As soon as you got off the plane or the boat, you’d be able to see how welcoming it is. And anything you want to do, there’ll be a club or a group of people into the same thing. Before you know it, you’ll be part of the community and wandering into places without ringing the doorbell.

The call of home became increasingly persistent, though. There were the obvious reasons — missing family and friends — but also more intangible ones, too. On one visit home, she went to the post office to post a letter, but it was closed. An old lady, facing the same problem, offered to hand-deliver Kaylee’s letter in Scalloway, six miles up the road. “I’d realised that things like that don’t happen everywhere,” she says. “People here are always so willing to help.”

The job at the coastguard came up in 2015, and Kaylee hasn’t looked back. But while both she and Emma’s jobs have their stressful moments, both are keen to play up the fact that life in Shetland is good. “There’s someone who’s just moved up working for the coastguard, and he’s really keen into his photography,” says Kaylee. “His mind has been blown by the nature and the Northern Lights. He’s just fallen in love with the place. Not everyone has that reaction — it can be a Marmite place — but I think especially if you’re outgoing and willing to get involved, whether it’s with music, craft, sports, anything like that, then you’ll fit right in.”

For Emma and Kaylee, life involves going to the gym and running together, and dog walks along the beautiful tombolo beach to St Ninian’s Isle, on the south of Shetland’s Mainland. Like a lot of Shetlanders, Emma plays the fiddle, and occasionally joins in the live jam sessions at The Lounge, the cosy Lerwick pub famous for hosting ‘Peerie’ Willie Johnson and other 20th-century traditional Shetland musicians.

But they also say that Lerwick has more options than ever. “Mareel was a big thing when it opened a few years ago,” says Emma. “And this summer has seen new places open, like The String and The Dowry, where you can get a cocktail and good food, and see live music. It’s been this sort of domino effect.”

“It’s definitely become more competitive,” says Kaylee. “There’s more of a sense that things are happening, and people are going out more.”

Another big social benefit of life in Shetland, they say, is simply that people tend to be available. “I found when I lived in Oxford it was like two weeks planning to go for a cup of tea,” says Emma. “If I’m in town, going to Tescos or something, I’ll just go to Kaylee’s flat and just walk in and she won’t think anything of it. And there’s a lot of friends I can do that with. People are often around, and just up for doing stuff.”

Like a lot of Shetlanders, though, they’re keen to emphasise that it’s not a cliquey place, either professionally or personally. “Not at all,” says Emma, who also points out that the islands are keen to welcome more paramedics, as well as doctors, nurses and care workers. “As soon as you got off the plane or the boat, you’d be able to see how welcoming it is. And anything you want to do, there’ll be a club or a group of people into the same thing. Before you know it, you’ll be part of the community and wandering into places without ringing the doorbell.”

With that, Kaylee delivers her final piece of commentary on Emma’s skills as an interviewee. “Nailed it.” And then, pointing to her friend, “She’s good at this, isn’t she?”

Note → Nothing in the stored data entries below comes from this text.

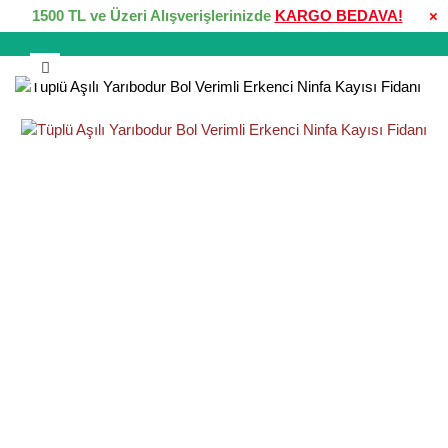
1500 TL ve Üzeri Alışverişlerinizde
KARGO BEDAVA!
×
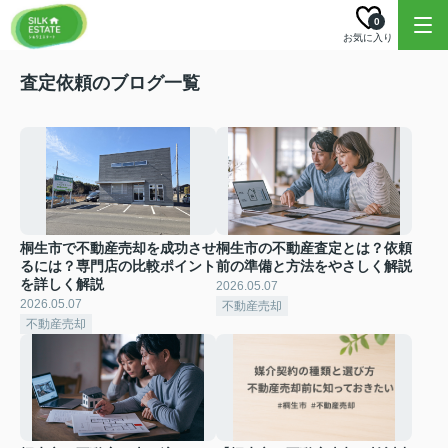
0
お気に入り
査定依頼のブログ一覧
桐生市で不動産売却を成功させ
桐生市の不動産査定とは？依頼
るには？専門店の比較ポイント
前の準備と方法をやさしく解説
を詳しく解説
2026.05.07
2026.05.07
不動産売却
不動産売却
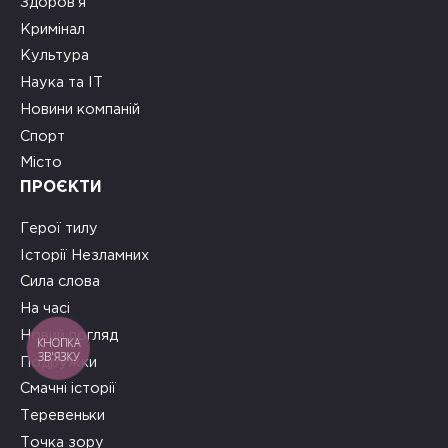
Здоров’я
Кримінал
Культура
Наука та ІТ
Новини компаній
Спорт
Місто
ПРОЄКТИ
Герої тилу
Історії Незламних
Сила слова
На часі
Новий погляд
КНОПКА
ЗВ'ЯЗКУ
Подружки
Смачні історії
Теревеньки
Точка зору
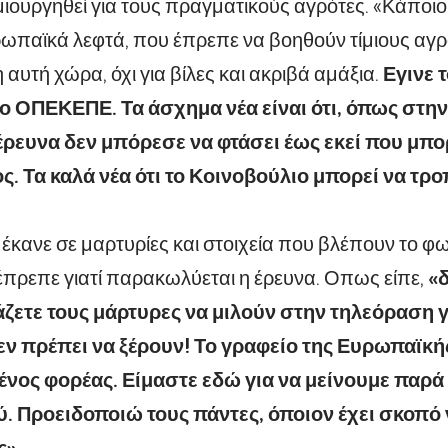
μιουργηθεί για τους πραγματικούς αγρότες. «Κάποιο
ωπαϊκά λεφτά, που έπρεπε να βοηθούν τίμιους αγρό
 αυτή χώρα, όχι για βίλες και ακριβά αμάξια.
Εγινε 
ο ΟΠΕΚΕΠΕ. Τα άσχημα νέα είναι ότι, όπως στη
έρευνα δεν μπόρεσε να φτάσει έως εκεί που μπ
ς. Τα καλά νέα ότι το Κοινοβούλιο μπορεί να τρ
α έκανε σε μαρτυρίες και στοιχεία που βλέπουν το φ
έπρεπε γιατί παρακωλύεται η έρευνα. Οπως είπε,
«δ
άζετε τους μάρτυρες να μιλούν στην τηλεόραση γι
εν πρέπει να ξέρουν! Το γραφείο της Ευρωπαϊκή
 ξένος φορέας. Είμαστε εδώ για να μείνουμε παρά
. Προειδοποιώ τους πάντες, όποιον έχει σκοπό 
ς».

After our interview at Mareel, we film Kaylee and Emma drinking Cosmopolitans at The Dowry, on Commercial Street, which opened in the summer and has an airily greyscale Scandi vibe. It’s 4pm, an hour earlier than the planned cocktail hour, but they’re made up and ready to go out, set for dinner at The String, the seafood restaurant a few doors down, and then the Abba tribute band (unlike many Shetlanders, they’ve chosen not to dress for a 1974 disco). As various family and friends appear and join their table, the volume of the laughter only increases. As we head out into the dark, we look back to see them bent over double with laughter. ‘Abba’ had better watch out.